_EXCERPT PROVIDED_:
|---|

Trump tried to quell these fears early on in an interview with 60 Minutes, when he said that same-sex marriage is safe because it is settled law.
Pence isn’t the only member of the Trump administration with anti-LGBTQ ties, though, and despite Trump’s reassuring words about his own views and intentions, those influences are making progress. In fact, he has already revoked a landmark protection for transgender students.
That Obama-era executive order was designed to let transgender students use the bathroom of their choosing, free from fear of bullying. Members of Trump’s cabinet reportedly tussled on the topic before the administration acted, but ultimately, any objections fell on deaf ears. Education Secretary Betsy DeVos even placed blame upon Obama while accusing him of a “huge overreach” to begin with. Rea Carey, Executive Director of the National LGBTQ Task Force, clearly disagrees and says that revoking these rights is helping no one:
“This is an outrageous attack on the most vulnerable in our education system, transgender children. At a time when young people need all the help they can get to reach their full potential, all Trump has to offer is more opportunities to discriminate against them. When every parent of a trans child needs hope and optimism for their families, all the president has to offer is pain and despair.”
While this decision represents Trump’s first strike against the LGBTQ community, there is some concern that the ball will really get rolling after Trump’s Supreme Court pick, Neil Gorsuch, is confirmed, giving this president — with his imagined mandate, aggressive demeanor, GOP-controlled Congress, and an additional conservative jurist on the court — something close to free reign.

|---|

_DATA LISTING_:
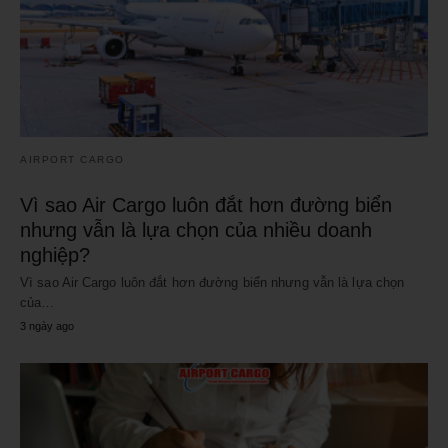
AIRPORT CARGO
Vì sao Air Cargo luôn đắt hơn đường biển
nhưng vẫn là lựa chọn của nhiều doanh
nghiệp?
Vì sao Air Cargo luôn đắt hơn đường biển nhưng vẫn là lựa chọn
của…
3 ngày ago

|---|

_ACTIVITY A_:
Render this sentence from the excerpt on Trump and LGBTQ rights in Spanish: "That Obama-era executive order was designed to let transgender students use the bathroom of their choosing, free from fear of bullying."
_ACTIVITY B_:
Reproduce word for word the passage of the excerpt on Trump and LGBTQ rights between "While this decision" and "to free reign.", inclusive.
The data is separate from the excerpt on Trump and LGBTQ rights.

_TASK ANSWER A_:
Esa orden ejecutiva de la era de Obama fue diseñada para permitir que los estudiantes transgénero usaran el baño de su elección, libres del miedo al acoso escolar.

_TASK ANSWER B_:
While this decision represents Trump’s first strike against the LGBTQ community, there is some concern that the ball will really get rolling after Trump’s Supreme Court pick, Neil Gorsuch, is confirmed, giving this president — with his imagined mandate, aggressive demeanor, GOP-controlled Congress, and an additional conservative jurist on the court — something close to free reign.